The Strategy: Clarity Over Complexity

1. Offer & Audience Clarity First

Prior to advertising was scaled, ROI Hunt aligned:

  • – A clear purpose of value
  • – clearly defined buyer’s intent
  • – A message-market match

The majority of brands jump into buying media.
As a professional Facebook marketing firm We first address the decision-making layer which is whom we’re targeting and the reason they should purchase.
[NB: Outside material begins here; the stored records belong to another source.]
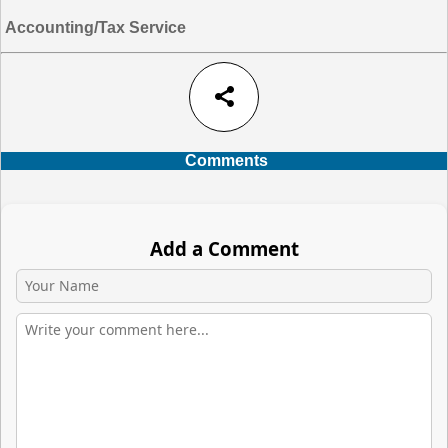
Accounting/Tax Service
share
Comments
Add a Comment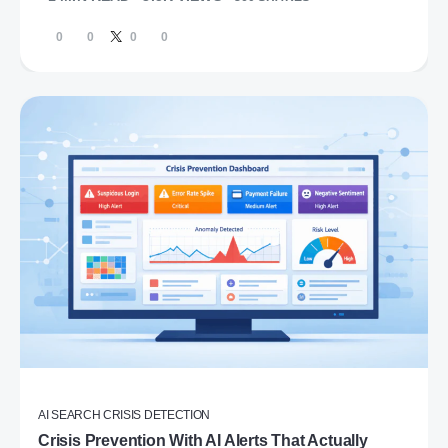
0
0
0
0
AI SEARCH CRISIS DETECTION
Crisis Prevention With AI Alerts That Actually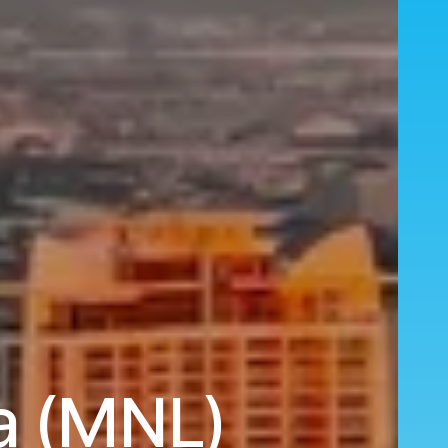
la (MNL)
2. Revenue-First Campaign Structure

The campaigns were designed specifically to meet the following criteria:

  • – Purchase events
  • – Cost-per-purchase control
  • – Stable ROAS signals

There is no optimizing engagement.
No traffic vanity metrics.
Only revenue-based signals.

This is the basis of the disciplined service of performance marketing..

3. Funnel Continuity Optimization

Performance isn’t just about ads.

We ensured:

Consistency in messaging from the advertisement to landing page

  • – Reducing purchase friction
  • – Better decision-making for purchases
  • – A strong intent consistency

If clarity flows across the channel, the efficiency of conversion increases.

4. Structured Retargeting

Instead of a generic remarketing

  • – Audience segmented according to the intent level
  • – Warm and cold traffic is prioritized
  • – Buy-stage messages used

Retargeting increased clarity rather than compensating for poor the targeting.

5. ROAS-Led Scaling Discipline

Scaling decisions were governed and backed by data:

  • – The shift of spending is restricted towards reliable performing employees
  • – The budget is monitored closely. CPA thresholds closely monitored
  • – Budget was increased slowly

There is no emotions in Scaling.
No guesswork.
Only profitability security.

Results (Last 30 Days)

Performance Snapshot

  • – Total Ad Spend: Rs67,432
  • – Tracked Purchase Revenue: Rs5,81,062
  • – Average ROAS: 8.62x

Results- Meta Ads Case Study_ Rs67K Ad Spend to Rs5.8L Revenue in 30 Days

What This Means

  • – Every dollar spent produced Rs8.62 of revenue
  • – Revenue grew without a collapse of efficiency
  • – Performance remained steady for thirty days
  • – growth is achieved by implementing a structures, not hacks

Why This Worked

Business-Driven Execution

Every decision is tied to revenue.

Clear Offer Positioning

Conversion began prior to the click.

Lean Account Structure

Fewer variables = stronger optimization signals.

Funnel Alignment

Checkouts and advertisements operate in tandem.

Disciplined Scaling

ROAS is protected during growth.

Conclusion

The Meta Ads case study proves that the best results don’t come from hidden strategies.

They are derived from the clarity.

As an information-driven performance marketing business, ROI Hunt focuses on decision quality firstpurchasing media second.

When clarity is in place,
budget, creatives, and retargeting just increase the effectiveness of what is already in place.